● **ACTIVITY**
Start to finish, print the entries exactly, and carry none of the pictures over.

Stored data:
»»
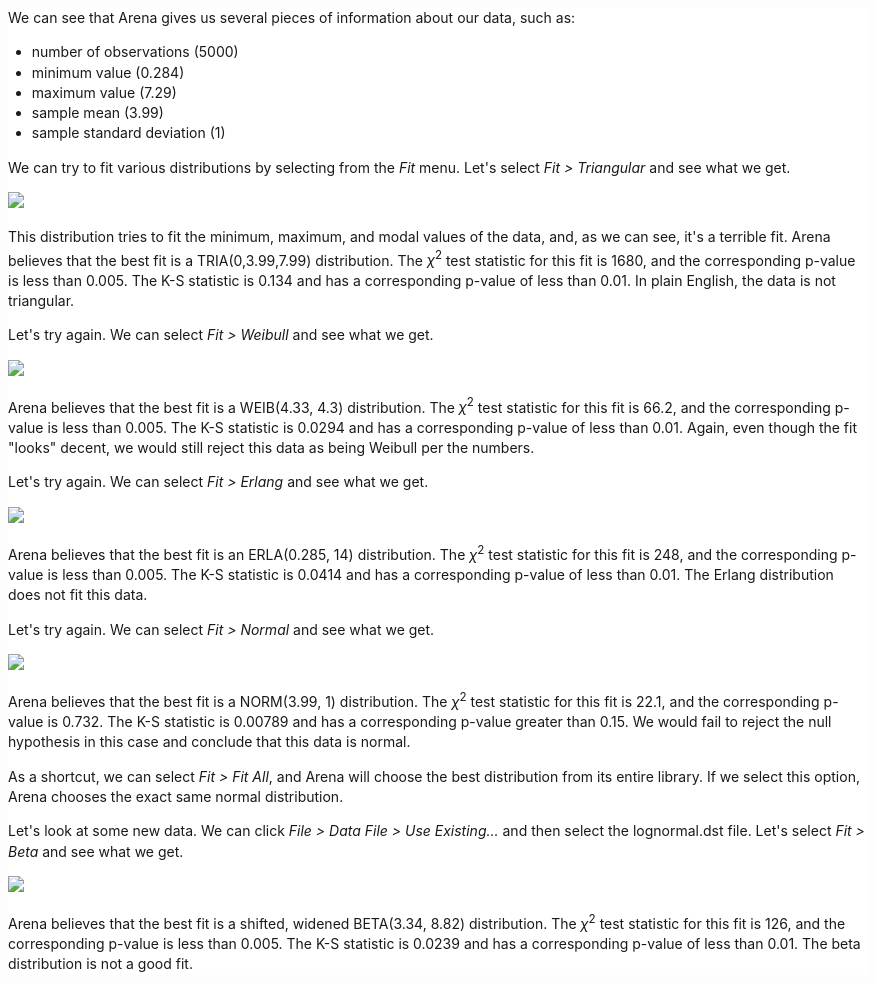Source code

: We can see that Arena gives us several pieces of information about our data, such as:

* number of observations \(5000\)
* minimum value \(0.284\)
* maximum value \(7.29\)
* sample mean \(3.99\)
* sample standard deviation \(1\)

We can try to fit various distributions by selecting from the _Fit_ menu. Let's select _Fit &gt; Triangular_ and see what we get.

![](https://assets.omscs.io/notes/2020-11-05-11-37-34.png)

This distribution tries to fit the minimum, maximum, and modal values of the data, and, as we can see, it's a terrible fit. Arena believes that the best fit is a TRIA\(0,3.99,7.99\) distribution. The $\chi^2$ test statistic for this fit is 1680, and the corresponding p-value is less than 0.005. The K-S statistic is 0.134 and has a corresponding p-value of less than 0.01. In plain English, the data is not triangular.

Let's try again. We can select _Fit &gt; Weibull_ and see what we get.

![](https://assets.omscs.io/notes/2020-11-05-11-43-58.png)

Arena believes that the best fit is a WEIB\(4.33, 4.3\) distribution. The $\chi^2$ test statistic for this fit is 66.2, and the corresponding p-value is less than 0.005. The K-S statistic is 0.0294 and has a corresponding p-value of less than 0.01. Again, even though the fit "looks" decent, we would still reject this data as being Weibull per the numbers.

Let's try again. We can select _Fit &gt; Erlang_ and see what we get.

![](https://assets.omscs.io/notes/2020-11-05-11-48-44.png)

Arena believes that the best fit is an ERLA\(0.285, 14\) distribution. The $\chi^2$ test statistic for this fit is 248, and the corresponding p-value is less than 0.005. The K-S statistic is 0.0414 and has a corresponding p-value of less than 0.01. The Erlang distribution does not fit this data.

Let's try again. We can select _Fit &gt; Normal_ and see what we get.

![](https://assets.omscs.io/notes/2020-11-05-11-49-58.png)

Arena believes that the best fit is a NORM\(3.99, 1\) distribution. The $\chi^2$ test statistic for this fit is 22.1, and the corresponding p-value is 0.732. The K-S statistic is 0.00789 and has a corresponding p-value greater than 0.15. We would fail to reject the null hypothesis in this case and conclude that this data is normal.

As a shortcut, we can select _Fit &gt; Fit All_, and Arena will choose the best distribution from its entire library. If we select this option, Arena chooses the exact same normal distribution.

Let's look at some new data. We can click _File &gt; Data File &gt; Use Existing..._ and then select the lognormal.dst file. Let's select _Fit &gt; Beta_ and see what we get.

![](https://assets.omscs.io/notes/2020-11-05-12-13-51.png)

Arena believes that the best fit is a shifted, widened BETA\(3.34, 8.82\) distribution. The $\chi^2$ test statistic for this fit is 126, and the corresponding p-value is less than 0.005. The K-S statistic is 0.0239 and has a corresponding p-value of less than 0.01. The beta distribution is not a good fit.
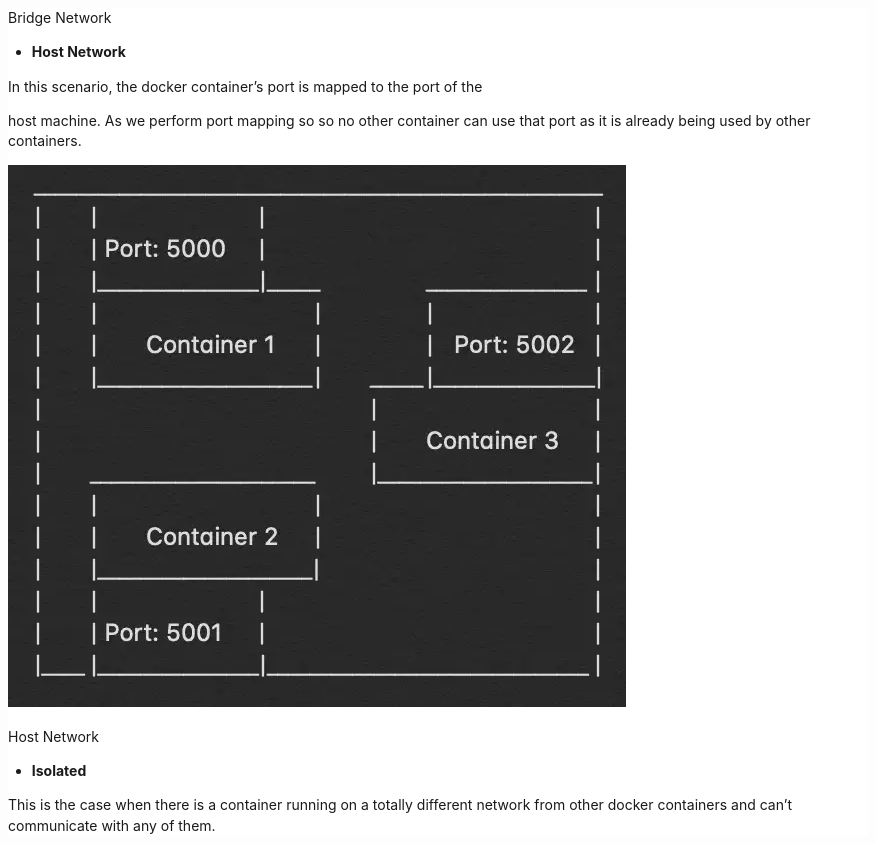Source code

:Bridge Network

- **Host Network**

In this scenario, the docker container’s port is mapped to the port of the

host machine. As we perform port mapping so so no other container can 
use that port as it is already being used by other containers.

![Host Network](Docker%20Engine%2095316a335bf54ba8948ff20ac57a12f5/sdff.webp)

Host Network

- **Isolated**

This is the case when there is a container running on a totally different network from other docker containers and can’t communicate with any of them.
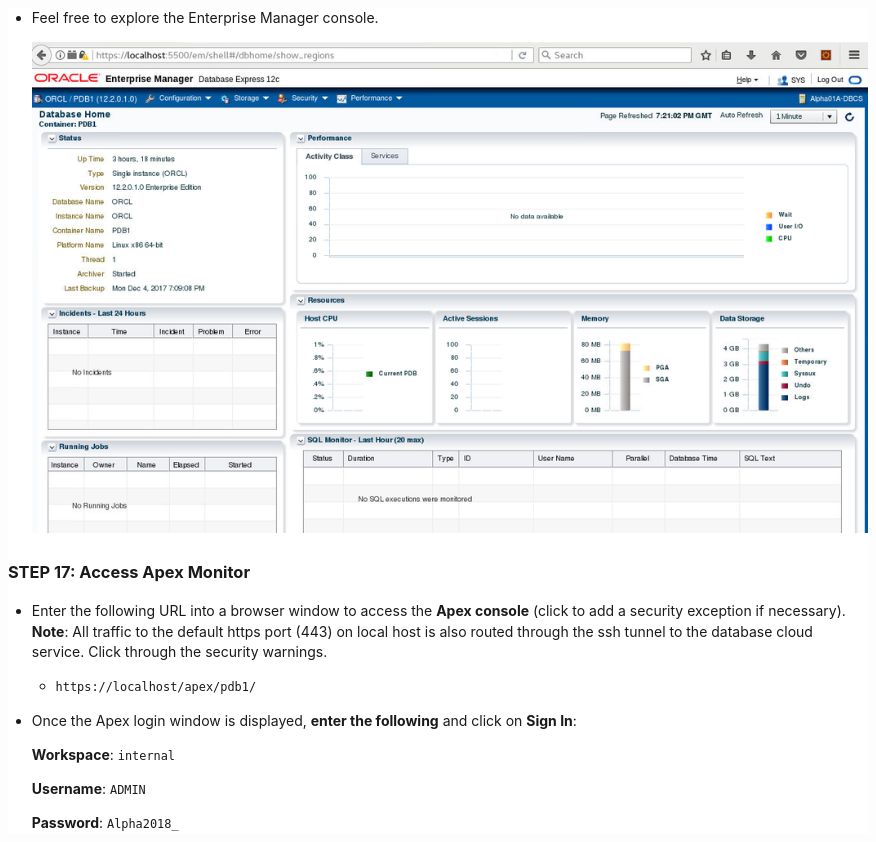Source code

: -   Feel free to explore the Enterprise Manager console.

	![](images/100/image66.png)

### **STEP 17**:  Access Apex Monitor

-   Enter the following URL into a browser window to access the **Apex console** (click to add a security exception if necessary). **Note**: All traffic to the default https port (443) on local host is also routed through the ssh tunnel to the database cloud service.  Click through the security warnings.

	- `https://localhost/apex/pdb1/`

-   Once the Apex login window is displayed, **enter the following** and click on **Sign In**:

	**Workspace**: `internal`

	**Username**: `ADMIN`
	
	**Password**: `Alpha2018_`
««
● **SOLUTION TO THE PROBLEM**
Source code

: We can see that Arena gives us several pieces of information about our data, such as:

* number of observations \(5000\)
* minimum value \(0.284\)
* maximum value \(7.29\)
* sample mean \(3.99\)
* sample standard deviation \(1\)

We can try to fit various distributions by selecting from the _Fit_ menu. Let's select _Fit &gt; Triangular_ and see what we get.

![](https://assets.omscs.io/notes/2020-11-05-11-37-34.png)

This distribution tries to fit the minimum, maximum, and modal values of the data, and, as we can see, it's a terrible fit. Arena believes that the best fit is a TRIA\(0,3.99,7.99\) distribution. The $\chi^2$ test statistic for this fit is 1680, and the corresponding p-value is less than 0.005. The K-S statistic is 0.134 and has a corresponding p-value of less than 0.01. In plain English, the data is not triangular.

Let's try again. We can select _Fit &gt; Weibull_ and see what we get.

![](https://assets.omscs.io/notes/2020-11-05-11-43-58.png)

Arena believes that the best fit is a WEIB\(4.33, 4.3\) distribution. The $\chi^2$ test statistic for this fit is 66.2, and the corresponding p-value is less than 0.005. The K-S statistic is 0.0294 and has a corresponding p-value of less than 0.01. Again, even though the fit "looks" decent, we would still reject this data as being Weibull per the numbers.

Let's try again. We can select _Fit &gt; Erlang_ and see what we get.

![](https://assets.omscs.io/notes/2020-11-05-11-48-44.png)

Arena believes that the best fit is an ERLA\(0.285, 14\) distribution. The $\chi^2$ test statistic for this fit is 248, and the corresponding p-value is less than 0.005. The K-S statistic is 0.0414 and has a corresponding p-value of less than 0.01. The Erlang distribution does not fit this data.

Let's try again. We can select _Fit &gt; Normal_ and see what we get.

![](https://assets.omscs.io/notes/2020-11-05-11-49-58.png)

Arena believes that the best fit is a NORM\(3.99, 1\) distribution. The $\chi^2$ test statistic for this fit is 22.1, and the corresponding p-value is 0.732. The K-S statistic is 0.00789 and has a corresponding p-value greater than 0.15. We would fail to reject the null hypothesis in this case and conclude that this data is normal.

As a shortcut, we can select _Fit &gt; Fit All_, and Arena will choose the best distribution from its entire library. If we select this option, Arena chooses the exact same normal distribution.

Let's look at some new data. We can click _File &gt; Data File &gt; Use Existing..._ and then select the lognormal.dst file. Let's select _Fit &gt; Beta_ and see what we get.

![](https://assets.omscs.io/notes/2020-11-05-12-13-51.png)

Arena believes that the best fit is a shifted, widened BETA\(3.34, 8.82\) distribution. The $\chi^2$ test statistic for this fit is 126, and the corresponding p-value is less than 0.005. The K-S statistic is 0.0239 and has a corresponding p-value of less than 0.01. The beta distribution is not a good fit.
Source code

:Bridge Network

- **Host Network**

In this scenario, the docker container’s port is mapped to the port of the

host machine. As we perform port mapping so so no other container can 
use that port as it is already being used by other containers.

![Host Network](Docker%20Engine%2095316a335bf54ba8948ff20ac57a12f5/sdff.webp)

Host Network

- **Isolated**

This is the case when there is a container running on a totally different network from other docker containers and can’t communicate with any of them.
Source code

: -   Feel free to explore the Enterprise Manager console.

	![](images/100/image66.png)

### **STEP 17**:  Access Apex Monitor

-   Enter the following URL into a browser window to access the **Apex console** (click to add a security exception if necessary). **Note**: All traffic to the default https port (443) on local host is also routed through the ssh tunnel to the database cloud service.  Click through the security warnings.

	- `https://localhost/apex/pdb1/`

-   Once the Apex login window is displayed, **enter the following** and click on **Sign In**:

	**Workspace**: `internal`

	**Username**: `ADMIN`
	
	**Password**: `Alpha2018_`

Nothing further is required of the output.